One of the first steps of the data lifecycle is data extraction, which involves collecting data of various types from multiple sources for use in data processes. Because data sources are numerous and bring in data of various types and formats, data extraction helps collate, process, and validate this data before loading it into the target location. Hence, data extraction ensures the availability of only high-quality, usable, and relevant data for processing, storage, and analytics.

Let’s discuss data extraction, its importance in your data management workflow, types of data extracted, some forms of data extraction, and how StreamSets helps simplify your data extraction process via its data integration platform.

What Data Extraction Is and Why It Matters

Data extraction is the act of collecting various types of data from various sources for use in data processing. It acts as the first point for your data management workflow and is vital for the following reasons:

  • Eliminating data silos: Organizational data occurs in multiple fragments across departments, which can create data silos and limit access when needed. Data extraction helps make this data available for data analysis and business analysts by extracting, standardizing, and transforming this data into formats that are findable and usable across the organization.
  • Data analysis and improved decision-making: Data extraction is a vital component of every data integration strategy, which helps consolidate data into a centralized location to create a rich, robust dataset for your business needs like customer and marketing analytics, artificial intelligence, machine learning, and other advanced analytics.
  • Operational efficiency: Data extraction consolidates data from multiple sources and makes them readily available for use when needed, thus reducing time to access and improving the productivity and agility of operations.

The Extract in Extract, Transform, Load (ETL)

The extraction process is usually the first step in data integration, consolidating data into a single storage location for later use. It refers to collecting and retrieving relevant data (structured, semi-structured, or unstructured, among others) from multiple sources like the web, social media, CRM, and ERP systems via APIs, web scraping, integration toolsets, and other extraction methods before loading. 

Often, extraction is the first step in a data integration process. Other steps can include Transform and Load, leading to the now ubiquitous term ETL. Let’s explore the other letters in the acronym. 

Transformation: Data extracted from the first step undergoes processing. This processing may involve cleaning, removal of bad or duplicated data, authenticating, masking sensitive data, or performing audits to ensure privacy and compliance. This step helps improve data quality and accuracy.

■ ■ ■ ■ ■ ■ ■

→ PROBLEM DESCRIPTION
Which three reasons does the data extraction passage list for why data extraction is vital?

→ THE DATA
■ ■ ■ ■ ■ ■ ■

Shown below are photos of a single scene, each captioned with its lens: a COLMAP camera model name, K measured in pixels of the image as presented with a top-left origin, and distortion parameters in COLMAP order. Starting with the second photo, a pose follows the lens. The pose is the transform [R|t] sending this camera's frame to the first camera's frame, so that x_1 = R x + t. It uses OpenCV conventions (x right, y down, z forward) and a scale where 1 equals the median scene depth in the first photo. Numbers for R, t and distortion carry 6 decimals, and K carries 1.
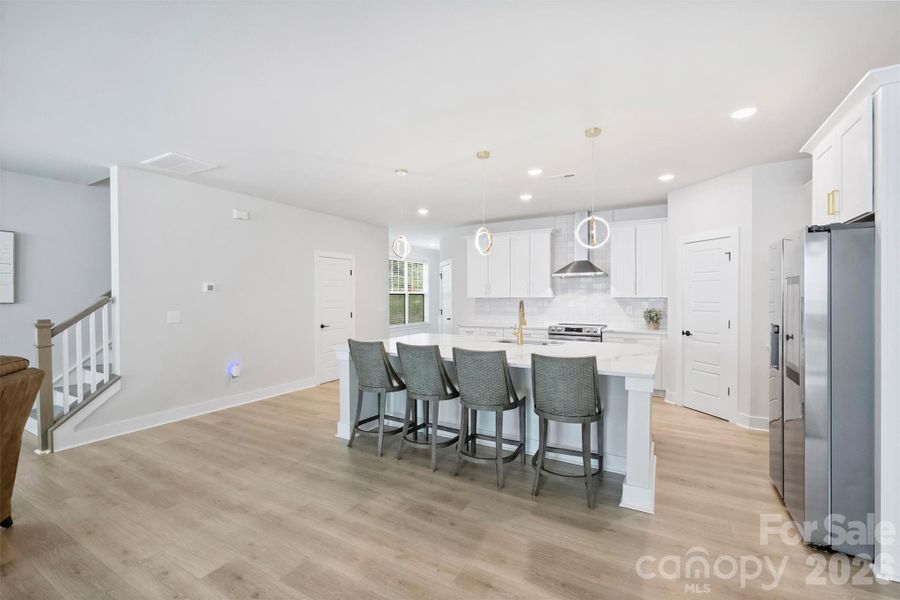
lens RADIAL K [[388.2, 0, 445.5], [0, 388.2, 298.2], [0, 0, 1]] dist [0.000059, 0.000053]
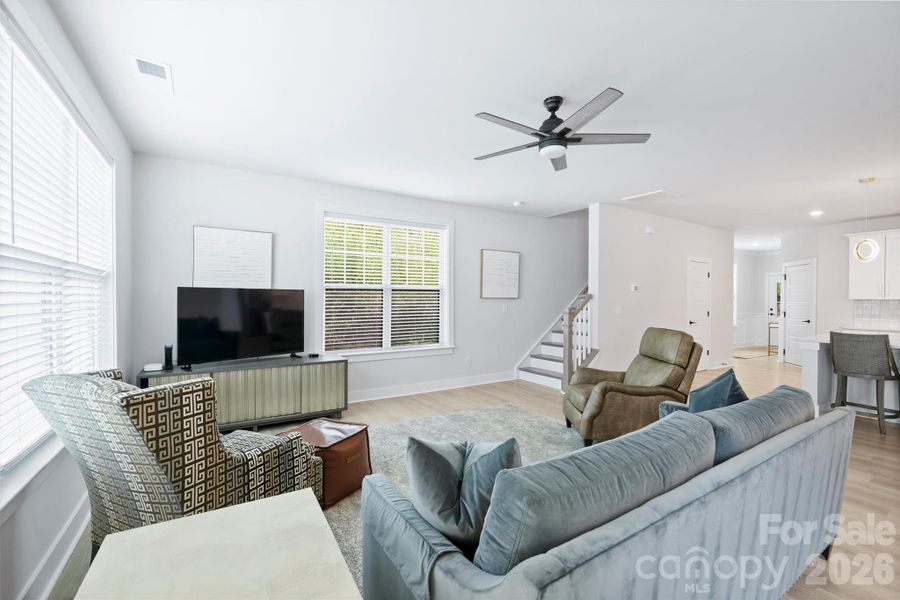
lens RADIAL K [[382.3, 0, 443.5], [0, 382.3, 301.9], [0, 0, 1]] dist [-0.000280, -0.000215]
pose [[0.882228, 0.013767, -0.470622, -0.676074], [-0.012740, 0.999904, 0.005366, 0.023110], [0.470651, 0.001261, 0.882319, -0.515379]]
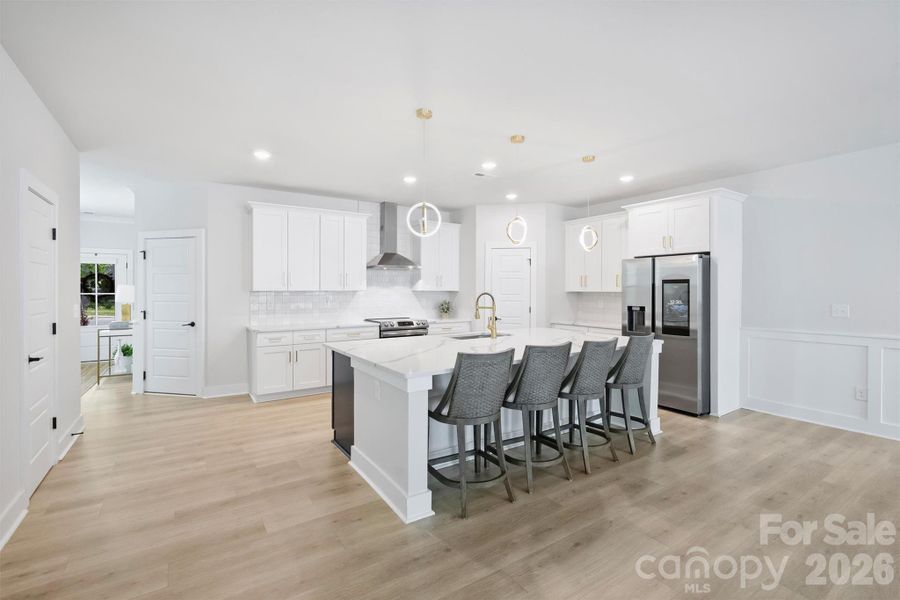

■ ■ ■ ■ ■ ■ ■

→ ANSWER BOX
Eliminating data silos, data analysis and improved decision-making, and operational efficiency.